Thiolases are enzymes that remove an acetyl-coenzyme A group from acyl-CoA in the catabolic β-oxidation of fatty acids, or catalyse the reverse condensation reaction for anabolic processes such as the biosynthesis of sterols and ketone bodies. In humans, six homologous isoforms of thiolase have been described, differing from each other in sequence, oligomeric state, substrate specificity and subcellular localization. A bioinformatics analysis of parasite genomes, being (i) different species of African trypanosomes, (ii) Trypanosoma cruzi and (iii) Leishmania spp., using the six human sequences as queries, showed that the distribution of thiolases in human and each of the studied Trypanosomatidae is completely different. Only one of these isoforms, called SCP2-thiolase, was found in each of the Trypanosomatidae, whereas the TFE-thiolase was also found in T. cruzi and Leishmania spp., and the AB-thiolase only in T. cruzi. Each of the trypanosomatid thiolases clusters with its orthologues from other organisms in a phylogenetic analysis and shares with them the isoform-specific sequence fingerprints. The single T. brucei SCP2-thiolase has been expressed in Escherichia coli and characterized. It shows activity in both the degradative and synthetic directions. Transcripts of this thiolase were detected in both bloodstream- and procyclic-form trypanosomes, but the protein was found only in the procyclic form. The encoded protein has both a predicted N-terminal mitochondrial signal peptide and a C-terminal candidate type 1 peroxisomal-targeting signal for sorting it into glycosomes. However experimentally, only a mitochondrial localization was found for both procyclic trypanosomes grown with glucose and cells cultured with amino acids as an energy source. When the thiolase expression in procyclic cells was knocked down by RNA interference, no important change in growth rate occurred, irrespective of whether the cells were grown with or without glucose, indicating that the metabolic pathway(s) involving this enzyme is/are not essential for the parasite under either of these growth conditions.

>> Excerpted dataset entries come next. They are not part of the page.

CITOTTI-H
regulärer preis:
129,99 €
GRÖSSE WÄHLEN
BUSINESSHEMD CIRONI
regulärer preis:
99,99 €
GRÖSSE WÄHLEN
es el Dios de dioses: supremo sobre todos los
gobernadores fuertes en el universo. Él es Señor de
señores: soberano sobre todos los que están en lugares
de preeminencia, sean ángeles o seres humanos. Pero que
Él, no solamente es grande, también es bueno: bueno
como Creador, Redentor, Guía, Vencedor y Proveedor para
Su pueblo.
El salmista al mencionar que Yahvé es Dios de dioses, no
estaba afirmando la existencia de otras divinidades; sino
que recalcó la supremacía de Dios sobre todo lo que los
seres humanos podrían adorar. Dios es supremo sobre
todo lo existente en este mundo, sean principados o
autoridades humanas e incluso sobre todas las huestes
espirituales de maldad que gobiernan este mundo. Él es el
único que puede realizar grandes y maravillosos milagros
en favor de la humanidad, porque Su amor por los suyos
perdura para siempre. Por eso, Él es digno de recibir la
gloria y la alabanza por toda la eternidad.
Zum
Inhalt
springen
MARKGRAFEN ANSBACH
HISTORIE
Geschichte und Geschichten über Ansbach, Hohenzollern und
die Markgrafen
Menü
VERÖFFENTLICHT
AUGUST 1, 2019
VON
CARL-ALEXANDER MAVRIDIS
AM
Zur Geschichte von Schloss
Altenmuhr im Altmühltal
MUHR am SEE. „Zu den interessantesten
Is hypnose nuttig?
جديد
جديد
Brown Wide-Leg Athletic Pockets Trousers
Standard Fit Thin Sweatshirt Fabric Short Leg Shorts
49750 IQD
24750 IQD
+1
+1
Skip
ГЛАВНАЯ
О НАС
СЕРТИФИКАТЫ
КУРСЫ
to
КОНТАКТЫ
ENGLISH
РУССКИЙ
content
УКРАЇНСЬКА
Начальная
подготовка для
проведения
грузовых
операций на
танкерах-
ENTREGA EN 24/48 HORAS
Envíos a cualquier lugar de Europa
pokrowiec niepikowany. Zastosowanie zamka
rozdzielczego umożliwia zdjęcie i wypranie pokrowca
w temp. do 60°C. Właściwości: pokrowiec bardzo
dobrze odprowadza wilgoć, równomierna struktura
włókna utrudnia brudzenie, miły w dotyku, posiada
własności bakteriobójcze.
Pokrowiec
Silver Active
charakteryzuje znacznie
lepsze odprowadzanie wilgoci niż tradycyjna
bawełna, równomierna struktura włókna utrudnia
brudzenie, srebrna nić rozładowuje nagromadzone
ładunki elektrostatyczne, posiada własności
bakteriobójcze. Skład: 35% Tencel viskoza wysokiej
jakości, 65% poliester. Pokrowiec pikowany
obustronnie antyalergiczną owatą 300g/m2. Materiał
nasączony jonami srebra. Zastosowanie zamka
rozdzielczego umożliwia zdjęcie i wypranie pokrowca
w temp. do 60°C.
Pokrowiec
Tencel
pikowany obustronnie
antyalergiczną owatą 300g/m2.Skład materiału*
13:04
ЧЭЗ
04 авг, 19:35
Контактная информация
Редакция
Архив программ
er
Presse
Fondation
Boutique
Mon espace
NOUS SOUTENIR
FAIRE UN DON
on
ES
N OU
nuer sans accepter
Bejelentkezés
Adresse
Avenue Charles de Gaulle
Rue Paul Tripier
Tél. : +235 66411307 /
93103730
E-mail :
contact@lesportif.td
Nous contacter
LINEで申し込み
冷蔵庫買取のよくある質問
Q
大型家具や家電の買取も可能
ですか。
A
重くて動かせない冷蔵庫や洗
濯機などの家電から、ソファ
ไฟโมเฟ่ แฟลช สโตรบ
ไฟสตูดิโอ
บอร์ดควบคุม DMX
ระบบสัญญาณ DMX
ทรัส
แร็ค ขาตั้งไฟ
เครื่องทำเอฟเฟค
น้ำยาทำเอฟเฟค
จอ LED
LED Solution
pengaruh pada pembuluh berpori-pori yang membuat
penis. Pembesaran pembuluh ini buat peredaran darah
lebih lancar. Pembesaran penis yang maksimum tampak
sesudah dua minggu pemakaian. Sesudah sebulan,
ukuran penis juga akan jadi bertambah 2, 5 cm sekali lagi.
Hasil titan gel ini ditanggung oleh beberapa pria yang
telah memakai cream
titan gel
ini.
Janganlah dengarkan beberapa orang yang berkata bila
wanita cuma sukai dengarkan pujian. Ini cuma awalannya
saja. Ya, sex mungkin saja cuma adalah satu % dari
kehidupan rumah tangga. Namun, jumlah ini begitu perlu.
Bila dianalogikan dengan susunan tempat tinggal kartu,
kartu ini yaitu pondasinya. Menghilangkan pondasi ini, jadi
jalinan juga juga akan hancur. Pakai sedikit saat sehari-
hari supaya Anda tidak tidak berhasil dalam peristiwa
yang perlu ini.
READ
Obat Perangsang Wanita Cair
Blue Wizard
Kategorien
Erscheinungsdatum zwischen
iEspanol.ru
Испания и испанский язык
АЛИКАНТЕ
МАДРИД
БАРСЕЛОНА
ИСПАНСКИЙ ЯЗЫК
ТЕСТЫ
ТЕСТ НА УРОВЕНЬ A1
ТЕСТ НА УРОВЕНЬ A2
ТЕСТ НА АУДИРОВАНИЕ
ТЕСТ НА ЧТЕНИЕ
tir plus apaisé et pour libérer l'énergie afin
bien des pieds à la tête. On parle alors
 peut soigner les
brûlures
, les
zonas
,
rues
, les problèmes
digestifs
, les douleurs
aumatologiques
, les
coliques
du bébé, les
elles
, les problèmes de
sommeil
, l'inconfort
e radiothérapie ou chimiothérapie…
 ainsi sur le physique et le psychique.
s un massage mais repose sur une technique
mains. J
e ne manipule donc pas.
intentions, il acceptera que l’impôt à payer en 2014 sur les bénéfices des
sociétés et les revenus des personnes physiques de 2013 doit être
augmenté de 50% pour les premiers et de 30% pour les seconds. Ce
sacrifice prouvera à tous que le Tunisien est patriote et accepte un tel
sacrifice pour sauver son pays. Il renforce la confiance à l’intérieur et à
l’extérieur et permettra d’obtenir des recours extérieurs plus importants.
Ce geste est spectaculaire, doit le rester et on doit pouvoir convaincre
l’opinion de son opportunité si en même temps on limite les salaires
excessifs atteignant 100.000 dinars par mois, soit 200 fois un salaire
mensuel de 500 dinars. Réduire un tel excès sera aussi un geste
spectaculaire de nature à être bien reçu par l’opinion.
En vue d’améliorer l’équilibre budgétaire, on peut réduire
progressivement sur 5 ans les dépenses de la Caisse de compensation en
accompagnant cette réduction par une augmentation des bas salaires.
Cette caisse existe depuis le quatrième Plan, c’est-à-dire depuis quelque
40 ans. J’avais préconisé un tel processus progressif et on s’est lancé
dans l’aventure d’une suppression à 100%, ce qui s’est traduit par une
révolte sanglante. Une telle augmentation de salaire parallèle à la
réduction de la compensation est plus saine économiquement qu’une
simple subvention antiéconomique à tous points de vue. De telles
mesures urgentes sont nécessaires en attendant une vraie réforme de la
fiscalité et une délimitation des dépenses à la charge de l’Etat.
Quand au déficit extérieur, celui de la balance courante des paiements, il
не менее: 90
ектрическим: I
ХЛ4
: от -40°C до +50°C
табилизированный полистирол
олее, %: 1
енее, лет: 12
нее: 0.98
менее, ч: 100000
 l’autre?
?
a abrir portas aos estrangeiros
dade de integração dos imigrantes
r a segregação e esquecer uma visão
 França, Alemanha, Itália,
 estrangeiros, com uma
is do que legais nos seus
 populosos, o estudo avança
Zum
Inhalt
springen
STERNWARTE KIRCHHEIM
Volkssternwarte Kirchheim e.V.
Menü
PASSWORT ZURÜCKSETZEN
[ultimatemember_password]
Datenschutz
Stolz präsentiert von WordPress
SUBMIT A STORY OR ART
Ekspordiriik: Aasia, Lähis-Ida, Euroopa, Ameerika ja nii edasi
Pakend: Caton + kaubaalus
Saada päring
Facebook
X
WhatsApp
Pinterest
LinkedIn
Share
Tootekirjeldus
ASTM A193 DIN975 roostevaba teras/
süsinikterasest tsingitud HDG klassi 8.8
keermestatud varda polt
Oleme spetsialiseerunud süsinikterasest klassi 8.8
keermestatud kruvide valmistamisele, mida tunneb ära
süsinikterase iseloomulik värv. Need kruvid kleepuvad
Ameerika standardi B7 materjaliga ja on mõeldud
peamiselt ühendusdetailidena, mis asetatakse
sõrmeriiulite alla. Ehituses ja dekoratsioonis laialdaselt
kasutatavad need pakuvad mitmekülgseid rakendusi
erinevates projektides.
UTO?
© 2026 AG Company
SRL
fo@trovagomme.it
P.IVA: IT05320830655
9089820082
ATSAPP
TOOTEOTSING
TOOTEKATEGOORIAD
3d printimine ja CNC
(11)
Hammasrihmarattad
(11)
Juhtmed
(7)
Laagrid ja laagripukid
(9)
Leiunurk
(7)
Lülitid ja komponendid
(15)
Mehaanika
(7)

硫解酶是一种酶,可在脂肪酸的分解β-氧化中从酰基辅酶 A 去除乙酰辅酶 A 基团,或者催化用于合成固醇和酮体等合成过程的逆缩合反应。在人类中,已经描述了六种同源的硫解酶同工型,它们在序列、寡聚状态、底物特异性和亚细胞定位方面彼此不同。使用六个人类序列作为查询,对寄生虫基因组进行生物信息学分析,分析了(i)不同种的非洲锥虫、(ii)克氏锥虫和(iii)利什曼原虫,结果表明硫解酶在人类和研究的每一种锥虫中的分布完全不同。在每一种锥虫中仅发现了这些同工型中的一种,称为 SCP2-硫解酶,而 TFE-硫解酶也在克氏锥虫和利什曼原虫中发现,而 AB-硫解酶仅在克氏锥虫中发现。在系统发育分析中,每一种锥虫硫解酶都与其他生物的同源物聚类,并与它们共享同工型特异性序列指纹。单个 T. brucei SCP2-硫解酶已在大肠杆菌中表达并进行了表征。它在降解和合成两个方向都显示出活性。在血液期和前鞭毛体期的锥虫中均检测到这种硫解酶的转录本,但仅在前鞭毛体期发现该蛋白。该编码蛋白既有预测的 N 端线粒体信号肽,又有 C 端候选 1 型过氧化物酶体靶向信号,用于将其分拣到糖酵体中。然而,实验仅发现葡萄糖生长的前鞭毛体和以氨基酸为能源的细胞培养物中,该蛋白具有线粒体定位。当 RNA 干扰敲低前鞭毛体细胞中的硫解酶表达时,无论细胞是否在有或没有葡萄糖的情况下生长,其生长速度都没有重要变化,这表明该酶涉及的代谢途径在这两种生长条件下对寄生虫都不是必需的。